[What you will do] Please copy each line of the records below that holds the word "sapere".

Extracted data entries
"""

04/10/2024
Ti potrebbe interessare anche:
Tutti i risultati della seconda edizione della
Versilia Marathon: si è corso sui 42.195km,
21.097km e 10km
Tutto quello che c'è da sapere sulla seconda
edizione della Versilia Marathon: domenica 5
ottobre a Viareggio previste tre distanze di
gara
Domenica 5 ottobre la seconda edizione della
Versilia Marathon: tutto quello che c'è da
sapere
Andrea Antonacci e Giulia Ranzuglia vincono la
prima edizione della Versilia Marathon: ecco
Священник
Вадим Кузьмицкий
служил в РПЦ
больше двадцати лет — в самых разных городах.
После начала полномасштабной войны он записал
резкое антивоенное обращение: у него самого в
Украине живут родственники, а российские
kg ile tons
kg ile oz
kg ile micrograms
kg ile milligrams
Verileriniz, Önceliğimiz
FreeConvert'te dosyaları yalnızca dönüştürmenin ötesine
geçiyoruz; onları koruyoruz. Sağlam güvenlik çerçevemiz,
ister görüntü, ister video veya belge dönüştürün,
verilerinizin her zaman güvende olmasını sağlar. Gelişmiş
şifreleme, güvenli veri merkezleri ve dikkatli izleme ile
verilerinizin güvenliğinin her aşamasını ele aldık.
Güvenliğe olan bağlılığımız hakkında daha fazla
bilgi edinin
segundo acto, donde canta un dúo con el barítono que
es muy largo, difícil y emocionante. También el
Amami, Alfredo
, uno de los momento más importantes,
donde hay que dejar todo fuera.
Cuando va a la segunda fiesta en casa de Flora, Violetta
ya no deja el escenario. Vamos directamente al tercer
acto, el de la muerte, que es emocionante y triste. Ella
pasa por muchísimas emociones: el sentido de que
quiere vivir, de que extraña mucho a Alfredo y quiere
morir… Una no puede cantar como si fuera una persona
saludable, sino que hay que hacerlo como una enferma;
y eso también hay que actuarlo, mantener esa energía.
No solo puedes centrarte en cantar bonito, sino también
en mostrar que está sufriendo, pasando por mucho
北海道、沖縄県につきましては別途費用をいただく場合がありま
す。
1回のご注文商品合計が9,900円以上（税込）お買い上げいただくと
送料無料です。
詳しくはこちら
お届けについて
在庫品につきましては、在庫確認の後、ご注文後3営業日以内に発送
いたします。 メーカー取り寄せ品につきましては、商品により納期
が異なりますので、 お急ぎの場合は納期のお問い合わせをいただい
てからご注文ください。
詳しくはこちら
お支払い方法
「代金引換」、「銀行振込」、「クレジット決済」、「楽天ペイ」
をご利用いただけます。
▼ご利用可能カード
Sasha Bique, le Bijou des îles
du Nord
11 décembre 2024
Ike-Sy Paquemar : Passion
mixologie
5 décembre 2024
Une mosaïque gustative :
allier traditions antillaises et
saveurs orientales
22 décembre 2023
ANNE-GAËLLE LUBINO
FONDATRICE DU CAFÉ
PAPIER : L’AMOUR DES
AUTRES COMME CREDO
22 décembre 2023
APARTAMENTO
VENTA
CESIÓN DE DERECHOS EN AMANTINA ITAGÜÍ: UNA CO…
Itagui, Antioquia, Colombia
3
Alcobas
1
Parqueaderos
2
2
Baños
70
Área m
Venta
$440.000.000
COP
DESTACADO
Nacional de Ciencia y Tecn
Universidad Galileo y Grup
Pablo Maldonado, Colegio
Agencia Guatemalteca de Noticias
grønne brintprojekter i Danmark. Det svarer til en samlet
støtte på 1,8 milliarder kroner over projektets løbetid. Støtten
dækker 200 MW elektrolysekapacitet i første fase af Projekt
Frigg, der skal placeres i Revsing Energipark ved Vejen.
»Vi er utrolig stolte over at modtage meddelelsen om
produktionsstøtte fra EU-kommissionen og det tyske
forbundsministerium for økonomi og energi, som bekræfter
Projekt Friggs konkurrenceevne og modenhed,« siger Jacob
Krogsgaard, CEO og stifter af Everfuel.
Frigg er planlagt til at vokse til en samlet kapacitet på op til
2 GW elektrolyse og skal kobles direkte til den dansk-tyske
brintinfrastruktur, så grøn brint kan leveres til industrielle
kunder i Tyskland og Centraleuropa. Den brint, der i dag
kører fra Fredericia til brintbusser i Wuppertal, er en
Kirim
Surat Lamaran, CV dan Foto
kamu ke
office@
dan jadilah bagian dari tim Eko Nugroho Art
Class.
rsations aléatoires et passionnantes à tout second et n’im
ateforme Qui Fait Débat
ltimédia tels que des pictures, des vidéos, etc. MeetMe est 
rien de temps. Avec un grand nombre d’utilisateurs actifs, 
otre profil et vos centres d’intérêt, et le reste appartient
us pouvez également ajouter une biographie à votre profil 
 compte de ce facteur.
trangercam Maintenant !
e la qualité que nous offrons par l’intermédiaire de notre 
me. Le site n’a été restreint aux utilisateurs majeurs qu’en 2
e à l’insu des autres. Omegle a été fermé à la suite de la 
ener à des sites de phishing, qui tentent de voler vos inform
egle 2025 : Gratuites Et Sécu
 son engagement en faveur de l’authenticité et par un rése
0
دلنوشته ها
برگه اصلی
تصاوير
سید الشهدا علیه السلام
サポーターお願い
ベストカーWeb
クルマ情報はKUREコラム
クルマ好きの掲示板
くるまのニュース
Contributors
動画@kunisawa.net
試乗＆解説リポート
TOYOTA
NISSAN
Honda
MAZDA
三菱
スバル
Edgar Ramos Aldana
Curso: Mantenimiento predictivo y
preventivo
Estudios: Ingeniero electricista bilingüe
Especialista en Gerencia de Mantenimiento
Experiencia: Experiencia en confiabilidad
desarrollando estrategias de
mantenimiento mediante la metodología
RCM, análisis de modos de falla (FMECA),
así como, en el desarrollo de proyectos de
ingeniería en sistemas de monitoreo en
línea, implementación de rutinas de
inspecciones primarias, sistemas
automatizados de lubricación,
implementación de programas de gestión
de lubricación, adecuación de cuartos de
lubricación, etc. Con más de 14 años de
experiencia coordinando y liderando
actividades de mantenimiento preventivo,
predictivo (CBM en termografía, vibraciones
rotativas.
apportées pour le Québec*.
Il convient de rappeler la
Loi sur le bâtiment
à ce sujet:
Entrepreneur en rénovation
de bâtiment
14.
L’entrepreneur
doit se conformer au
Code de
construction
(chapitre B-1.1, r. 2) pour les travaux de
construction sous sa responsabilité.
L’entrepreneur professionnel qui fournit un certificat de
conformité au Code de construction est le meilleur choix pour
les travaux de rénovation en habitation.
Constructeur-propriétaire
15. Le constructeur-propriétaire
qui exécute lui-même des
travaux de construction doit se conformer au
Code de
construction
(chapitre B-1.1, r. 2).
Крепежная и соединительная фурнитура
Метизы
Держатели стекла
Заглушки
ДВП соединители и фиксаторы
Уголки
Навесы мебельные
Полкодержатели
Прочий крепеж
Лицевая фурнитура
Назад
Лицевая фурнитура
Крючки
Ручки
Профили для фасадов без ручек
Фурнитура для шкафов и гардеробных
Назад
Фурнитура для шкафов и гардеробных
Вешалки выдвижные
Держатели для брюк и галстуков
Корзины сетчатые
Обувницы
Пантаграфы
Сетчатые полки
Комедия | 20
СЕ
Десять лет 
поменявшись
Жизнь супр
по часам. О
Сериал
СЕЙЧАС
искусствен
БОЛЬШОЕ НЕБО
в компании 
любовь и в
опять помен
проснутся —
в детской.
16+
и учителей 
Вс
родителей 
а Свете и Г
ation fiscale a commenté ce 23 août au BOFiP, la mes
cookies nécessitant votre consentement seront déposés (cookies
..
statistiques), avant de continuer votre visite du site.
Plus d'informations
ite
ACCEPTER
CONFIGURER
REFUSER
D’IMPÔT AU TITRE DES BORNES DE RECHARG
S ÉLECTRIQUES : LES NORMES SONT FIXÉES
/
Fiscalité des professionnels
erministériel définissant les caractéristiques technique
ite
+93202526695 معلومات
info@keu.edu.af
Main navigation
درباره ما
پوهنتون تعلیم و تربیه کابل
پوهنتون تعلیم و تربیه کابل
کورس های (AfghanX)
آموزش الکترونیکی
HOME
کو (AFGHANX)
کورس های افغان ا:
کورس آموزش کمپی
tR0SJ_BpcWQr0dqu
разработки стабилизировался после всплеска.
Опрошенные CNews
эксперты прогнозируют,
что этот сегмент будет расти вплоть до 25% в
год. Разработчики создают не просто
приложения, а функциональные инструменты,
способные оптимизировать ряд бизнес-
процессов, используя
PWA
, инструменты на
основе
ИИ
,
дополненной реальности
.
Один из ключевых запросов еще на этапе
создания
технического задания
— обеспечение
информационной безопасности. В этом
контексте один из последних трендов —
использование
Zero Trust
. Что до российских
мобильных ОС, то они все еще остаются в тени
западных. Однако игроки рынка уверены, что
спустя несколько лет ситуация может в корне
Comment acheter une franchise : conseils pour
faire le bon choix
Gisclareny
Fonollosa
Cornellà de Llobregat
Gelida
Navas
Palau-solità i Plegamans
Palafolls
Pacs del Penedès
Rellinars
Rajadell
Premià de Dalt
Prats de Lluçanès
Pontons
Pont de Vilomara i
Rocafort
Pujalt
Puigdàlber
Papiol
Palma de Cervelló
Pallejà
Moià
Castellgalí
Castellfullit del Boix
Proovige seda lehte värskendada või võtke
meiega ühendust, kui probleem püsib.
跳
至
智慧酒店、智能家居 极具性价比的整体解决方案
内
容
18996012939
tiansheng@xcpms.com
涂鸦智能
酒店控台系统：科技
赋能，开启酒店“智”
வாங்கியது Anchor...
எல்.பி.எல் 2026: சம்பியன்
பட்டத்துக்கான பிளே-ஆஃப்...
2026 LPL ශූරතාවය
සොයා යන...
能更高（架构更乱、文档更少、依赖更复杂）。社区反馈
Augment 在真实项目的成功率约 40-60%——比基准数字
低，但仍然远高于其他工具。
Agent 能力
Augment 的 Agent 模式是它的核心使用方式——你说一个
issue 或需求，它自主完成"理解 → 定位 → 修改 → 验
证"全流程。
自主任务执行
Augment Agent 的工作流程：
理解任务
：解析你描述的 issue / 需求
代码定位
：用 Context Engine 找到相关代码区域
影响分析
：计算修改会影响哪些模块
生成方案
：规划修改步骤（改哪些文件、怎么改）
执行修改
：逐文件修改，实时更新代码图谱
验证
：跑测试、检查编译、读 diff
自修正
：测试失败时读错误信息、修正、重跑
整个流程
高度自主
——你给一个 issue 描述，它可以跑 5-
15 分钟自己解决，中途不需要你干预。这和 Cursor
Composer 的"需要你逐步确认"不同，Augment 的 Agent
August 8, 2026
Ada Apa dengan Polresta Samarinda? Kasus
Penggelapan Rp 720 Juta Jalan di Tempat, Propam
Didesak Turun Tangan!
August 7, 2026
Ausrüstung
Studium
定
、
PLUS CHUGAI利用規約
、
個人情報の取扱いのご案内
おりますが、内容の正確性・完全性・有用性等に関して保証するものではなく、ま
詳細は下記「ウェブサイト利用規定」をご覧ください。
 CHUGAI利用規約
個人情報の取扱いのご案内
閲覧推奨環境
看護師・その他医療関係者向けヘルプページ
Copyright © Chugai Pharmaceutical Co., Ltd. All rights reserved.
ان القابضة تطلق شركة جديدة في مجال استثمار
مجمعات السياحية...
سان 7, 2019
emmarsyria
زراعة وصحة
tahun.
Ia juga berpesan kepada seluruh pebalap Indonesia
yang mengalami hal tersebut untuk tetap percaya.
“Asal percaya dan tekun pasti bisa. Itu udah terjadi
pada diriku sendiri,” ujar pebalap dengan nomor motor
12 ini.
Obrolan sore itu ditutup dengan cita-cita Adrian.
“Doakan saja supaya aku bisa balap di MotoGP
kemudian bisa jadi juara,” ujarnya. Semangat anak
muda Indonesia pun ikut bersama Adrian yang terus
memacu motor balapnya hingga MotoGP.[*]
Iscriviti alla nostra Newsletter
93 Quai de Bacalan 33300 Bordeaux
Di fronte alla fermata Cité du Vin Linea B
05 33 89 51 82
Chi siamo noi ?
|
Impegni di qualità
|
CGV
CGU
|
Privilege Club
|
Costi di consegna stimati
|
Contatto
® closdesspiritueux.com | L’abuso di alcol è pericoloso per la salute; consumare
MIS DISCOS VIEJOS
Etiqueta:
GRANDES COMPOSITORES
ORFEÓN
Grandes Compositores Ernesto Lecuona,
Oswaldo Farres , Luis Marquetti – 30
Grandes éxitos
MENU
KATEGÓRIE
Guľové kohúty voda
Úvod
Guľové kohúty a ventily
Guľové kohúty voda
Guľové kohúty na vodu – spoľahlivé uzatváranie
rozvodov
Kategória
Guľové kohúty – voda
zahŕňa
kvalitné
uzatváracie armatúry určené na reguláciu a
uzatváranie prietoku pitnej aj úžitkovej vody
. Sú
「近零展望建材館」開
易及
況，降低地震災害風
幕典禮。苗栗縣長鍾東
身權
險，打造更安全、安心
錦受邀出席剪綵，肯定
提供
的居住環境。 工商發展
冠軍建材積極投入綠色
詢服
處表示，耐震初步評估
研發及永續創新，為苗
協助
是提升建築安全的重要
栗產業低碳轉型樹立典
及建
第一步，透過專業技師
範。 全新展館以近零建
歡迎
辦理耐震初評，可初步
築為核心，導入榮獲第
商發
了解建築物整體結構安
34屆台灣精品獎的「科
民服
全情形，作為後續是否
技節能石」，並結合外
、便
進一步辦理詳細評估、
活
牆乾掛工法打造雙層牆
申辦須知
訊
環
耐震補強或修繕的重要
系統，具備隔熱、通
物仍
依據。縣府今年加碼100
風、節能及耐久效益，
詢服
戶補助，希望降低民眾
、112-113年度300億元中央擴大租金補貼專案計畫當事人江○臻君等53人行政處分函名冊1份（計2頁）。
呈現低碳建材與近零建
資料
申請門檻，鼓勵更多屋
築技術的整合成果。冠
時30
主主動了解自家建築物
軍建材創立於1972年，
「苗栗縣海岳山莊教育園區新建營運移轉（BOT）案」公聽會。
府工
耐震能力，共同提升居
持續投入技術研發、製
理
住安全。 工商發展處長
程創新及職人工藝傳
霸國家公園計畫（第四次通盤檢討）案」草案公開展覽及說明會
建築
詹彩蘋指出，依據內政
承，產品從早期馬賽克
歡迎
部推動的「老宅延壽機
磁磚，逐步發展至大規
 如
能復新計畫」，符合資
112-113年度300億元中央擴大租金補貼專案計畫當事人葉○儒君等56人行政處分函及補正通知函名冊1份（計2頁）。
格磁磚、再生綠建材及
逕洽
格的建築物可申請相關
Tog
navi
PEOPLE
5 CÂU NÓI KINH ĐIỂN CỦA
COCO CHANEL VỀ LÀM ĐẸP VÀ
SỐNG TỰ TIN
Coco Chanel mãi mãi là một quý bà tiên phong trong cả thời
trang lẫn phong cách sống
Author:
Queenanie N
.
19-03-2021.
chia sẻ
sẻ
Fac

"""

[Solution]
Tutto quello che c'è da sapere sulla seconda
sapere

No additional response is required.